About this exercise: Your output is to consist only of the line containing "Winters, J., Christoff, K., &" and the lines after it, through the end of the data, reproduced exactly.

Page images and extracted text:

* * * * *

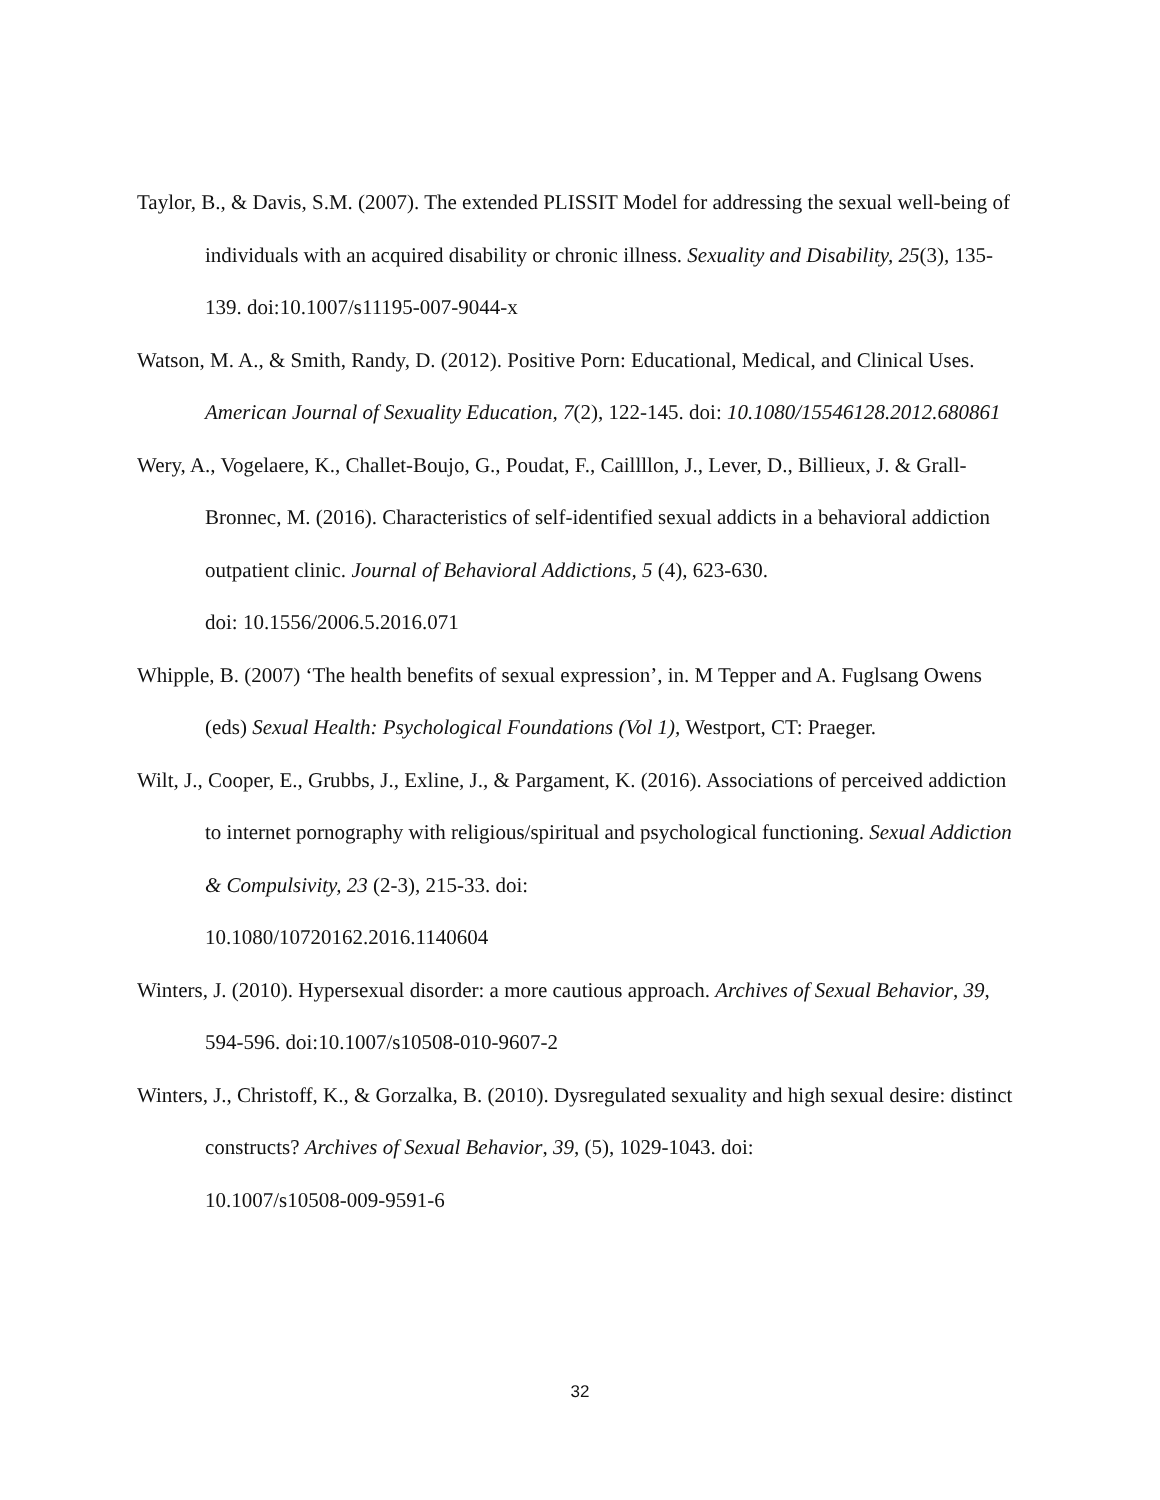Taylor, B., & Davis, S.M. (2007). The extended PLISSIT Model for addressing the sexual well-being of individuals with an acquired disability or chronic illness. Sexuality and Disability, 25(3), 135-139. doi:10.1007/s11195-007-9044-x
Watson, M. A., & Smith, Randy, D. (2012). Positive Porn: Educational, Medical, and Clinical Uses. American Journal of Sexuality Education, 7(2), 122-145. doi: 10.1080/15546128.2012.680861
Wery, A., Vogelaere, K., Challet-Boujo, G., Poudat, F., Caillllon, J., Lever, D., Billieux, J. & Grall-Bronnec, M. (2016). Characteristics of self-identified sexual addicts in a behavioral addiction outpatient clinic. Journal of Behavioral Addictions, 5 (4), 623-630.
doi: 10.1556/2006.5.2016.071
Whipple, B. (2007) ‘The health benefits of sexual expression’, in. M Tepper and A. Fuglsang Owens (eds) Sexual Health: Psychological Foundations (Vol 1), Westport, CT: Praeger.
Wilt, J., Cooper, E., Grubbs, J., Exline, J., & Pargament, K. (2016). Associations of perceived addiction to internet pornography with religious/spiritual and psychological functioning. Sexual Addiction & Compulsivity, 23 (2-3), 215-33. doi:
10.1080/10720162.2016.1140604
Winters, J. (2010). Hypersexual disorder: a more cautious approach. Archives of Sexual Behavior, 39, 594-596. doi:10.1007/s10508-010-9607-2
Winters, J., Christoff, K., & Gorzalka, B. (2010). Dysregulated sexuality and high sexual desire: distinct constructs? Archives of Sexual Behavior, 39, (5), 1029-1043. doi:
10.1007/s10508-009-9591-6
32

* * * * *

The completed task:
Winters, J., Christoff, K., & Gorzalka, B. (2010). Dysregulated sexuality and high sexual desire: distinct constructs? Archives of Sexual Behavior, 39, (5), 1029-1043. doi:
10.1007/s10508-009-9591-6
32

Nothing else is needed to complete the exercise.